De l’arrivée des oisons d’un jour à leur abattage et à la mise en conserve, les Carbonnière père et fils, aidés de Margaux et d’un jeune salarié, maîtrisent toute la chaîne de production. L’alimentation des animaux provient de l’exploitation : sur les 27 ha, 15 sont consacrés à la culture du maïs et des céréales.
Abattoir et atelier à la ferme
Les oies grasses sont abattues, découpées et transformées dans l’abattoir et l’atelier situés sur la ferme. « Nous travaillons presqu’en complète autonomie.
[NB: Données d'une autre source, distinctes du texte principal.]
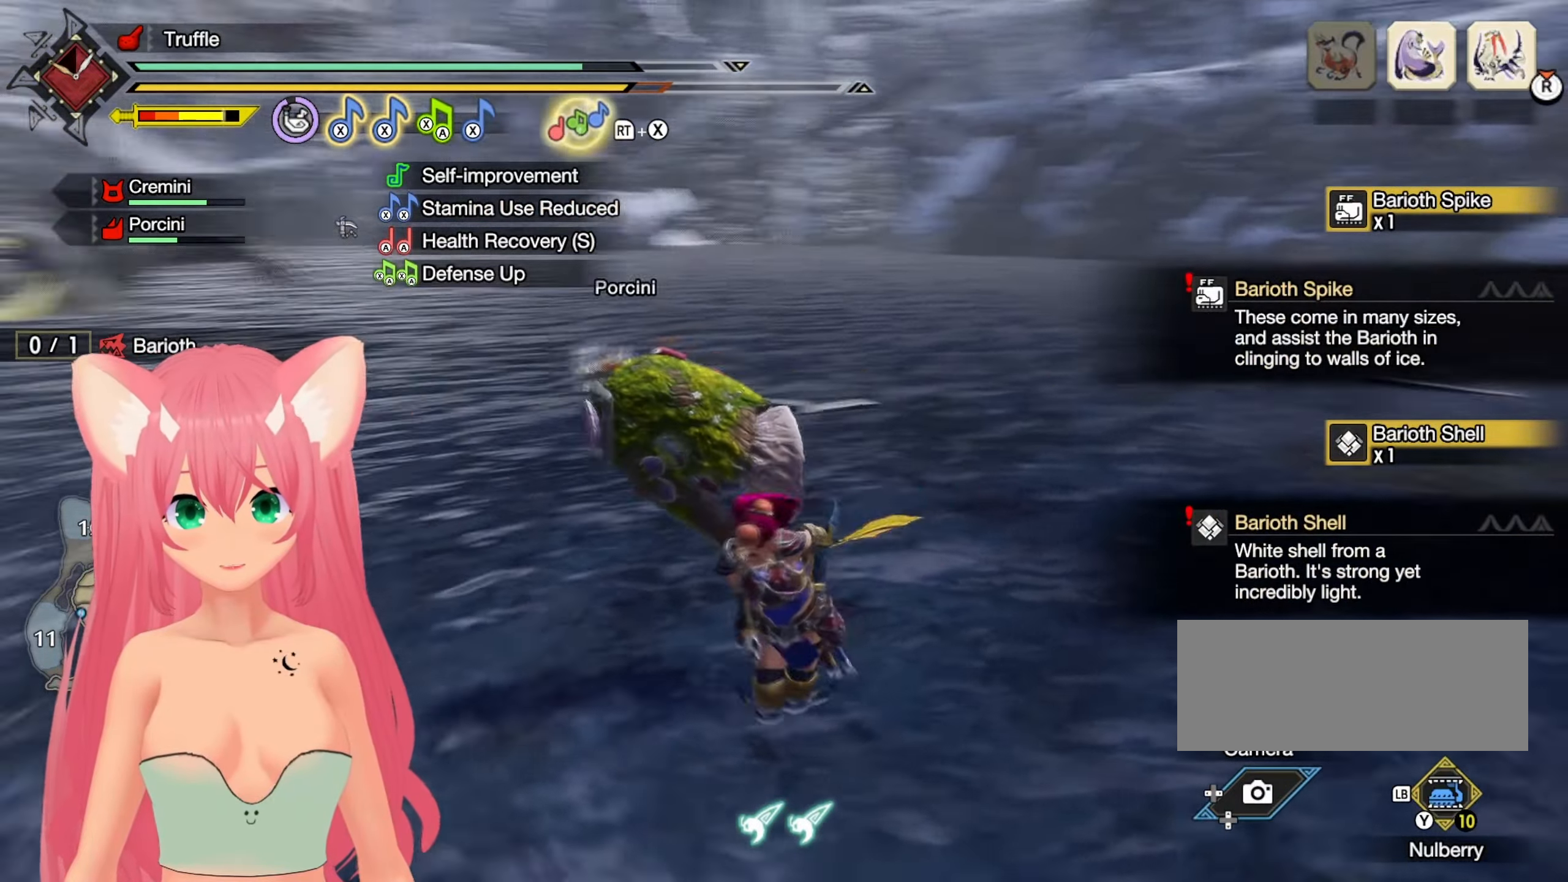
Gameplay with a controller (Nintendo layout); each line is a JSON object with the inputs held at the frame after it. "events" lists button and stick changes between this image and that frame as [ms after this image, input, new state], when the widget could be followed in between. Not read: L3 R3 SELECT START.
{"buttons": [], "left_stick": "left", "right_stick": "center", "events": [[150, "right_stick", "center"], [467, "left_stick", "left"]]}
Seule une toute petite partie des aliments provient de l’extérieur. En période estivale, nous bénéficions de l’apport de la clientèle touristique, nombreuse dans ce secteur grâce à l’attrait de la vallée de la Vézère, toute proche. 60 % de notre production est vendue à la ferme et 40 % est expédiée par nos soins. Nous avons des clients fidèles depuis près de quarante ans », se réjouit Joël.
La reprise de l’exploitation devrait intervenir d’ici un ou deux ans. À 29 ans, Simon se projette dans l’avenir : « En tant qu’agriculteur, il est important d’expliquer ce que l’on fait et comment on exerce notre métier. C’est particulièrement vrai dans notre production qui comporte du gavage. Mon idée serait de créer une activité complémentaire autour de l’oie. » L’été, le grand public a déjà la possibilité de visiter l’élevage.